Juan Moreira, el de Favio, el que traicionó la orden alsinista de matar al candidato mistrista, Marañón (Carlos Muñoz). El que traicionó a Alsina para volverse de Mitre, después.

Juan Moreira, el de Favio, el que traicionó a la muerte con las artimañas del truco para ganarle la partida; el que traicionó la vida de su propio hijo ganándole a la Muerte (Alba Mujica) precisamente, lejos de la sabiduría del Antonius Block (Max von Sydow) de El séptimo sello (1957) de Bergman que sabía que mientras más se dilatara la partida, más alejaría a la Muerte (Bengt Ekerot) de las personas que quería.

Juan Moreira, el de Favio, el que se traiciona a sí mismo no clavándole el puñal al payador en la pulpería que le canta con arte y estoicismo todo lo traidor que era, que es, que no debiera ser, mientras la cámara en un picado cenital, entre tarros con fuegos dantescos, le impone uno de los ojos de (un) dios para su condena: el nuestro, el de los espectadores, ahí, cíclopes de un infierno posible, con sus purgas, con su tertulia bien argentina.

Juan Moreira, el de Favio, el traidor de los cielos radiantes -por más que en cámaras aparezcan nublados- con su oscuridad minuciosa, espesa, turbia, gaucha, nuestra.

Juan Moreira, el de Favio, el que traiciona en el final de la película a su propia muerte (la histórica) resistiendo al filo de la bayoneta de Chirino, revoleando el poncho y el facón como torbellino entre la música épica: la música que lo sublima en una eternidad, curiosamente, nada complaciente.

Juan Moreira, el de Favio, el de Borges también en “La noche de los dones”, el que traiciona (es usado para traicionar más bien… sirviendo de modelo) la vieja épica borgeana del gauchaje temerario y valiente que en gritos como los de Tadeo Isidoro Cruz hacían una patria, una literatura nacional al menos.

Juan Moreira, el de Favio, el que le confiesa al Inodoro Pereyra de Fontanarrosa que no quiere traicionar su libertad encerrándose en un galpón cinematográfico. El que se estrenó en el 73 siendo un gran éxito de taquilla hasta el día de hoy. Siendo lo que no pudo ser nunca la única película realmente esencial del cine argentino -la misma que estaba lista en ese año 73-:Los traidores del gran Raymundo Gleyzer; esa que, a diferencia de la de Favio, no se pudo estrenar ese año, ni se pudo estrenar comercialmente, nunca.

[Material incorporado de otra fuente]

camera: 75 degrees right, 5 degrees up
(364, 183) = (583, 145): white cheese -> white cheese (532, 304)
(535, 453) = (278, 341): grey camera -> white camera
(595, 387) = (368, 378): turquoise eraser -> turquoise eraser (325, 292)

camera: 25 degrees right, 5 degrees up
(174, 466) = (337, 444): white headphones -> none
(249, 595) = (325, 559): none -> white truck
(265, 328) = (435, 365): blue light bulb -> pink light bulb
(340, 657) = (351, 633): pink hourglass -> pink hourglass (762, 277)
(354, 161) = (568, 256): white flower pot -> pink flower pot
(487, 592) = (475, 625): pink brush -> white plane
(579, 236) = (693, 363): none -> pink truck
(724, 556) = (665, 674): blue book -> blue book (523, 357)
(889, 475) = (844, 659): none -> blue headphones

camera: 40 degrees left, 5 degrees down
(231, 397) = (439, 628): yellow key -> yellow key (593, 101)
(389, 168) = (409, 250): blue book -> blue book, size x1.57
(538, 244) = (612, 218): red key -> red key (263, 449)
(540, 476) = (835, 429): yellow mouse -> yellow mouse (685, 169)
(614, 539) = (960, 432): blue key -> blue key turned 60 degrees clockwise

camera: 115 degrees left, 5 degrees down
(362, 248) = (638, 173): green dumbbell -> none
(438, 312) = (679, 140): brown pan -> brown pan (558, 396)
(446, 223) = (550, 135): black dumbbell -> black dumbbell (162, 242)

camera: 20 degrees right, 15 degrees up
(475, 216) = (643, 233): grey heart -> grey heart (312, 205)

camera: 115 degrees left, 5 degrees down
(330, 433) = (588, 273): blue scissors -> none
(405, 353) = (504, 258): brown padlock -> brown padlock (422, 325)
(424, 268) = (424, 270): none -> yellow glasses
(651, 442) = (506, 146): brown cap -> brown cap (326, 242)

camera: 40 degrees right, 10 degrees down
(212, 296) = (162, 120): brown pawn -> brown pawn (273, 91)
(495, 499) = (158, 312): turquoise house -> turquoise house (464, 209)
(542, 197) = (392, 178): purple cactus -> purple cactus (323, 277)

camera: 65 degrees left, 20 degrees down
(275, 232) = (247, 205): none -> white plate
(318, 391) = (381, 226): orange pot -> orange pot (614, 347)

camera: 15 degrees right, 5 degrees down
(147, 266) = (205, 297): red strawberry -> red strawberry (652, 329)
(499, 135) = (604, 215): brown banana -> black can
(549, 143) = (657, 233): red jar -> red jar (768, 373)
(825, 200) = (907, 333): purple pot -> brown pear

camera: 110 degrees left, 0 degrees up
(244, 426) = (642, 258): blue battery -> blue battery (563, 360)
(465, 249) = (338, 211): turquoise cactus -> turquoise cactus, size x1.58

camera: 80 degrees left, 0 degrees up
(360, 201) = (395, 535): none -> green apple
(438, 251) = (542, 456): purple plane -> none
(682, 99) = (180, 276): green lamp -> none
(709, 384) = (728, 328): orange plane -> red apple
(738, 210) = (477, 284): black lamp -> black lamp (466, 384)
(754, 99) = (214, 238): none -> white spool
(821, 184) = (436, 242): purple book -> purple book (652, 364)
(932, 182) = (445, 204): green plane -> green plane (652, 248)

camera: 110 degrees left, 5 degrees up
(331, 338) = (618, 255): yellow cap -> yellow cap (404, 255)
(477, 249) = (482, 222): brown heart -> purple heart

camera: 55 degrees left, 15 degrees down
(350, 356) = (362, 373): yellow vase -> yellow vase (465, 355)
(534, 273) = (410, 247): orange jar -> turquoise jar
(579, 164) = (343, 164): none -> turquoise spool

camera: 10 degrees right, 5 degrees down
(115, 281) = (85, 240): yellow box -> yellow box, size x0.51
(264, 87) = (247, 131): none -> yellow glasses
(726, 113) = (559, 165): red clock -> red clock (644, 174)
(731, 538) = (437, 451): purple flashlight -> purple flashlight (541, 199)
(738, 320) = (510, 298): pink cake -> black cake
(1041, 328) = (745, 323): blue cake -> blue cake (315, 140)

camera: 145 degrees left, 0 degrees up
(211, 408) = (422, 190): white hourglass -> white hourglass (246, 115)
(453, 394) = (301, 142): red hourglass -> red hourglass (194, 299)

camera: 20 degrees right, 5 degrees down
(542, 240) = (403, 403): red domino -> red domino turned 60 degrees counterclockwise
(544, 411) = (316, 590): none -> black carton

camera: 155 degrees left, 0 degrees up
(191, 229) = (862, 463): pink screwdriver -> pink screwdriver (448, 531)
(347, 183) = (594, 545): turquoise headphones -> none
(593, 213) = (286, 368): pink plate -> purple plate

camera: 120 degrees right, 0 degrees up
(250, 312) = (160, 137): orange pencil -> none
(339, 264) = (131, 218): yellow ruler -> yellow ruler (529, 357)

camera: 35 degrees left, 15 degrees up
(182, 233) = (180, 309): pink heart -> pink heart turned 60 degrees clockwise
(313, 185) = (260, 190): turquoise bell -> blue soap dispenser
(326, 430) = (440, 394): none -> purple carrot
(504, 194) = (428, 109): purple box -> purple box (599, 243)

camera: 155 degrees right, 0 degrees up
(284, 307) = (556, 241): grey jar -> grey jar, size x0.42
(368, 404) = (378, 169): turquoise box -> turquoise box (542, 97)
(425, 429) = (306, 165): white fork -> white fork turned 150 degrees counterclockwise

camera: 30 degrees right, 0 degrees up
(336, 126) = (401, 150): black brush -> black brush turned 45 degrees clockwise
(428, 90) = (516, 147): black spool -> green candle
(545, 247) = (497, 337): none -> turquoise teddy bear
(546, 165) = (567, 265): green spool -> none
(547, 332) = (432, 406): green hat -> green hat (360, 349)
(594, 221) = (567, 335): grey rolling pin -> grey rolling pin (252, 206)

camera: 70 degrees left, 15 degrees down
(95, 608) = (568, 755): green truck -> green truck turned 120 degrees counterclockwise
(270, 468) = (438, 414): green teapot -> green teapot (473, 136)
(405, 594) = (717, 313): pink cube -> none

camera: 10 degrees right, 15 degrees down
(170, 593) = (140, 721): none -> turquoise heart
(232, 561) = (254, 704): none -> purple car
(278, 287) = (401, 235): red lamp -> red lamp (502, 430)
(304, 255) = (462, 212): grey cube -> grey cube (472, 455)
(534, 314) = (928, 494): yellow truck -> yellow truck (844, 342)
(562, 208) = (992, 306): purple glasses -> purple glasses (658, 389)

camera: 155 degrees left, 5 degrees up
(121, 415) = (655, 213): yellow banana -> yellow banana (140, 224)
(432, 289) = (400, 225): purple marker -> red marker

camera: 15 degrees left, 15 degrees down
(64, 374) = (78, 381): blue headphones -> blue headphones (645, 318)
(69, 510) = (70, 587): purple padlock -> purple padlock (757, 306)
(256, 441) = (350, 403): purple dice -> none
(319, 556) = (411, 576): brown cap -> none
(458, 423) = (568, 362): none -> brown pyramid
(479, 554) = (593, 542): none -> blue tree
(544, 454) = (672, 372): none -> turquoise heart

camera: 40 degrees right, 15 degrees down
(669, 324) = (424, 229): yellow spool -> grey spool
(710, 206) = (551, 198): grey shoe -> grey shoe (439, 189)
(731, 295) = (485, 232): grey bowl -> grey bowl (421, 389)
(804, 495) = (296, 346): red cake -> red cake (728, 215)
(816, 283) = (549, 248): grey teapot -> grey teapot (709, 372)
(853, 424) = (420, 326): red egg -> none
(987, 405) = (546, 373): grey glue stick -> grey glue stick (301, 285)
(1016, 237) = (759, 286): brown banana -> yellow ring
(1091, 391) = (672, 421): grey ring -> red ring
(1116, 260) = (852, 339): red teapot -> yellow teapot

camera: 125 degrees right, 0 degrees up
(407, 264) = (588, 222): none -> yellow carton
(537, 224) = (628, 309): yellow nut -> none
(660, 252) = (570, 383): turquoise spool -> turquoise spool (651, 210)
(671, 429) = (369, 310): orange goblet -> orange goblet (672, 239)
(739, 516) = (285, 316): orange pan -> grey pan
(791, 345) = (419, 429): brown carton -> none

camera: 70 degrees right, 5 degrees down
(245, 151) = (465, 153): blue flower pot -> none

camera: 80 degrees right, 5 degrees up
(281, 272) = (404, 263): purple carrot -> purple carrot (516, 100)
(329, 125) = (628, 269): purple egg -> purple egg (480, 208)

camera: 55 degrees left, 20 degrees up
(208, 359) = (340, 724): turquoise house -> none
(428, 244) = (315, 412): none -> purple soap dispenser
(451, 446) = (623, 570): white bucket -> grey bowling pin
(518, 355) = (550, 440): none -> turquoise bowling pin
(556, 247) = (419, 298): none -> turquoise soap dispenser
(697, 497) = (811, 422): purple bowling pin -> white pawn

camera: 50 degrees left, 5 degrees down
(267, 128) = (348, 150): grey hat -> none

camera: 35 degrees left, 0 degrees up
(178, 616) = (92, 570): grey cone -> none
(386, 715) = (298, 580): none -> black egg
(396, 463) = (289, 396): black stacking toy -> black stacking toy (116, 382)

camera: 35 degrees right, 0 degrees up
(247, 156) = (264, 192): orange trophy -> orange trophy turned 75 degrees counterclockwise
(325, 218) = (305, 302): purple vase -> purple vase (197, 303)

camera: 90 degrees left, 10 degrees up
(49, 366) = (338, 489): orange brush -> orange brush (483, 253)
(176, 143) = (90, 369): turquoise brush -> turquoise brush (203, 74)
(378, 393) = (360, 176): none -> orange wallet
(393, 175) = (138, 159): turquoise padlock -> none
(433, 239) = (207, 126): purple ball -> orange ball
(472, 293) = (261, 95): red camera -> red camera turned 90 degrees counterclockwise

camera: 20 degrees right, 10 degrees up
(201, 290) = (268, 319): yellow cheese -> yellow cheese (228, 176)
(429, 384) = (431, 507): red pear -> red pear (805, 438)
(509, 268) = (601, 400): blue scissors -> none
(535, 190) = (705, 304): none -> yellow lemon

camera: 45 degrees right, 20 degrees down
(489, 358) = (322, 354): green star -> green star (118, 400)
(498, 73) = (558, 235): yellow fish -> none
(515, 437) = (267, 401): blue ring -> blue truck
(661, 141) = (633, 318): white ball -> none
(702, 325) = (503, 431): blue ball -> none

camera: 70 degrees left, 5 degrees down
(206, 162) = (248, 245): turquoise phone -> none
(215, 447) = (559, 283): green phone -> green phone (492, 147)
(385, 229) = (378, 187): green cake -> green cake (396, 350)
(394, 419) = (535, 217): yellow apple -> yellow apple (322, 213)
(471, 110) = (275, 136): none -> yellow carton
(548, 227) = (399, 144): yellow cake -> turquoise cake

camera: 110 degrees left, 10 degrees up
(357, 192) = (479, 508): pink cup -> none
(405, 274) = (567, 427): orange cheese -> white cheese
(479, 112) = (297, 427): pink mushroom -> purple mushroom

Juan Moreira, el de Favio, la película más extraordinaria del cine argentino; la del Judas necesario para un Cristo (¿criollo?) aún por ungir; la que quizás ya advertía y anticipaba de las traiciones entre los imberbes echados de la plaza y López Rega almorzando con Mirtha Legrand; la que en el día de la fecha, con más del 100% de inflación anual, se disputan, todavía, simbólicamente, ideologías políticas, partidarias, tan disímiles como similares en un mismo punto: el de la traición; la nuestra; la que necesitamos cada día a pesar de nosotros mismos (a veces) para seguir sobreviviendo un poco más bajo este mismo sol argentino.